Output what the records say, word for word, with no images.

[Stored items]
---

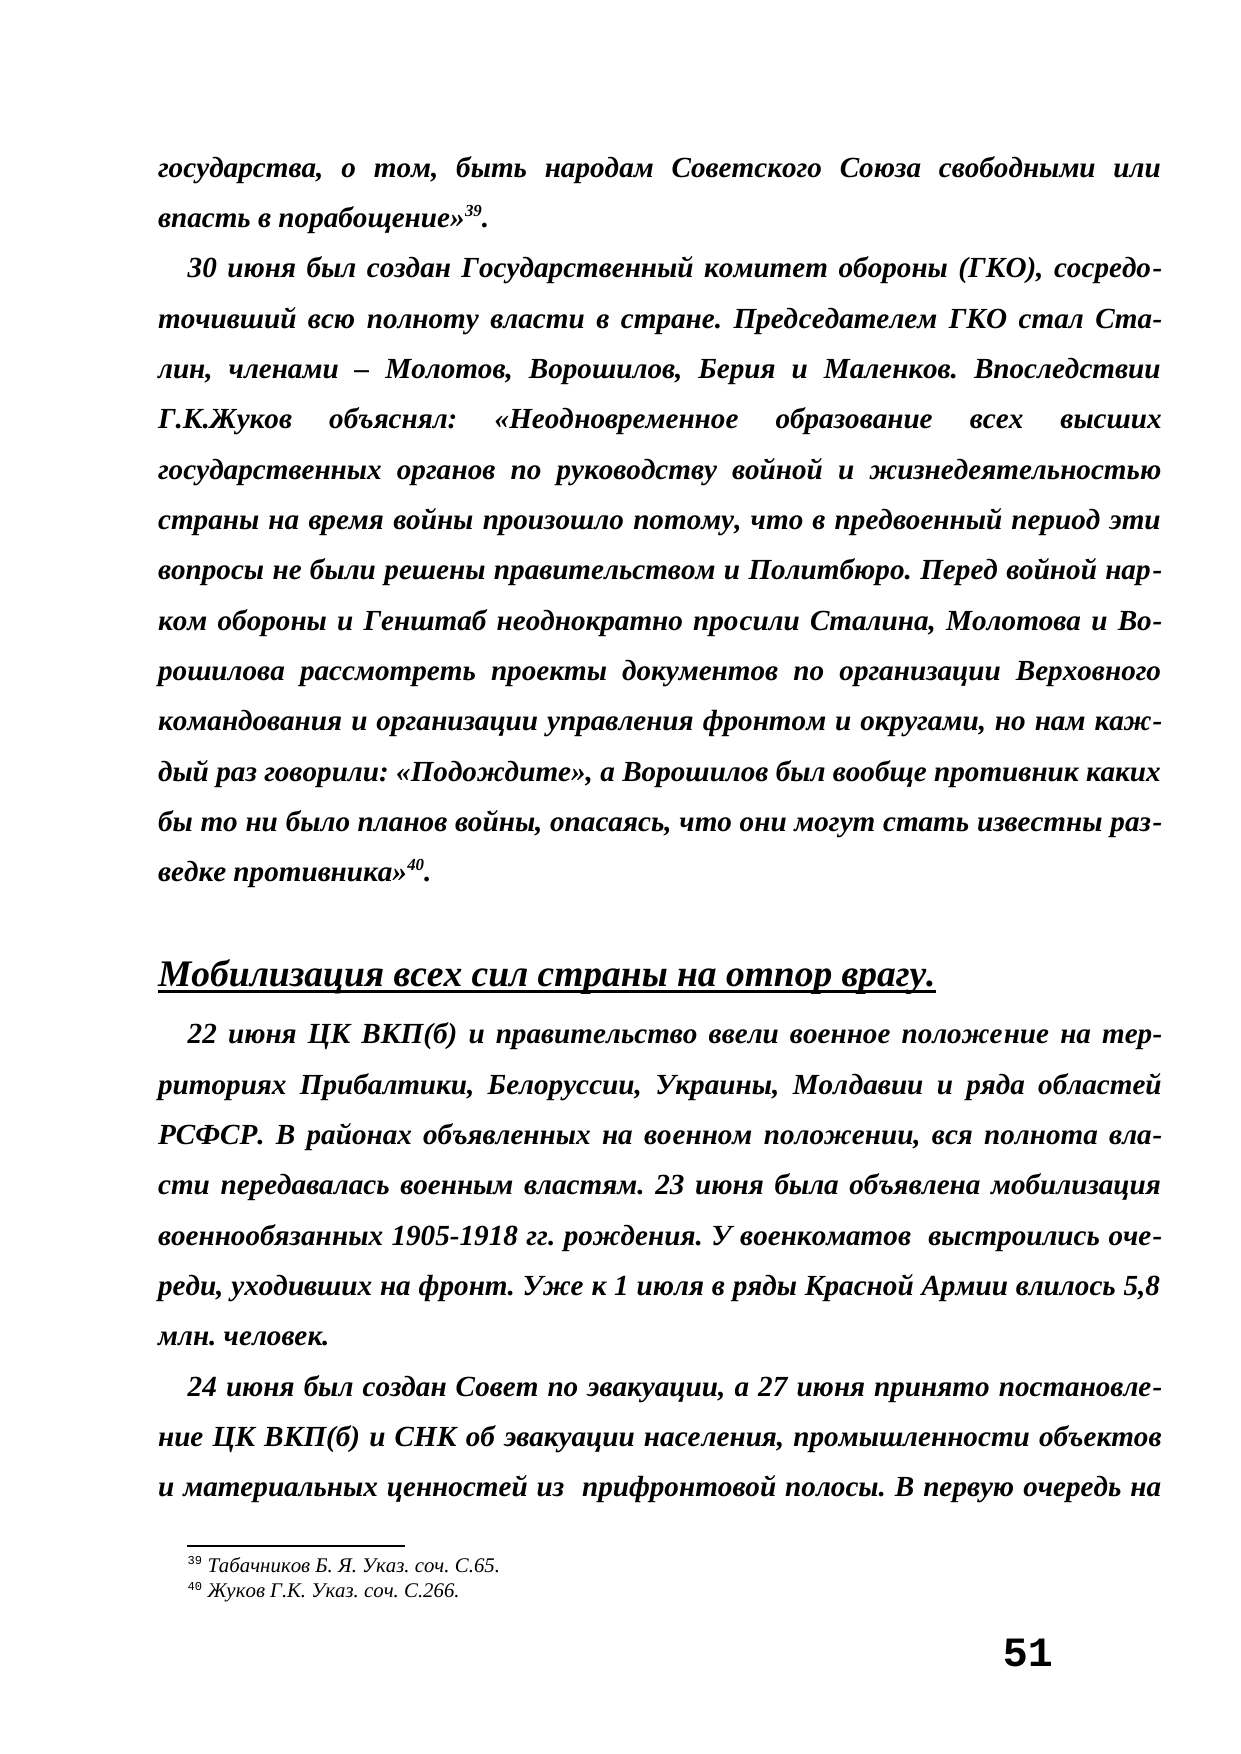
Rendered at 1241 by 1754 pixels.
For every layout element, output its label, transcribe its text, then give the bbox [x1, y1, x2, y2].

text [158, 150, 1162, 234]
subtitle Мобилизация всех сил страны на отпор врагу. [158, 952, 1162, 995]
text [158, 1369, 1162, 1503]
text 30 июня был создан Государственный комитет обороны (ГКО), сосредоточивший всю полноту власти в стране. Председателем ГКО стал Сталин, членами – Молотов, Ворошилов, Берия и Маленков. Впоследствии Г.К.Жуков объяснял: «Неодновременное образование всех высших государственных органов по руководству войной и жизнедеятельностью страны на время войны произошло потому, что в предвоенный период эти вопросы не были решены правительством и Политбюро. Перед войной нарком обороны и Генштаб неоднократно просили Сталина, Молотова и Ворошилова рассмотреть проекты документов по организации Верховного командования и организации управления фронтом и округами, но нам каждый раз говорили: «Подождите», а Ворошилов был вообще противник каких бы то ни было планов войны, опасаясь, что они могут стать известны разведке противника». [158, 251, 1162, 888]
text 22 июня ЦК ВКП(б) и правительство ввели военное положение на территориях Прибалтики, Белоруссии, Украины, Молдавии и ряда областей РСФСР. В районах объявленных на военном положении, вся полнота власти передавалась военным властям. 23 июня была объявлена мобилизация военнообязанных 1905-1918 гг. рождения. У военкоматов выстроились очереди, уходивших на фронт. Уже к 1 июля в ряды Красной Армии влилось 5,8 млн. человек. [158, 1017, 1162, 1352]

---

Written response »
Rendered at 1241 by 1754 pixels.
For every layout element, output its label, transcribe its text, then give the bbox [x1, y1, x2, y2].

text [158, 150, 1162, 234]
subtitle Мобилизация всех сил страны на отпор врагу. [158, 952, 1162, 995]
text [158, 1369, 1162, 1503]
text 30 июня был создан Государственный комитет обороны (ГКО), сосредоточивший всю полноту власти в стране. Председателем ГКО стал Сталин, членами – Молотов, Ворошилов, Берия и Маленков. Впоследствии Г.К.Жуков объяснял: «Неодновременное образование всех высших государственных органов по руководству войной и жизнедеятельностью страны на время войны произошло потому, что в предвоенный период эти вопросы не были решены правительством и Политбюро. Перед войной нарком обороны и Генштаб неоднократно просили Сталина, Молотова и Ворошилова рассмотреть проекты документов по организации Верховного командования и организации управления фронтом и округами, но нам каждый раз говорили: «Подождите», а Ворошилов был вообще противник каких бы то ни было планов войны, опасаясь, что они могут стать известны разведке противника». [158, 251, 1162, 888]
text 22 июня ЦК ВКП(б) и правительство ввели военное положение на территориях Прибалтики, Белоруссии, Украины, Молдавии и ряда областей РСФСР. В районах объявленных на военном положении, вся полнота власти передавалась военным властям. 23 июня была объявлена мобилизация военнообязанных 1905-1918 гг. рождения. У военкоматов выстроились очереди, уходивших на фронт. Уже к 1 июля в ряды Красной Армии влилось 5,8 млн. человек. [158, 1017, 1162, 1352]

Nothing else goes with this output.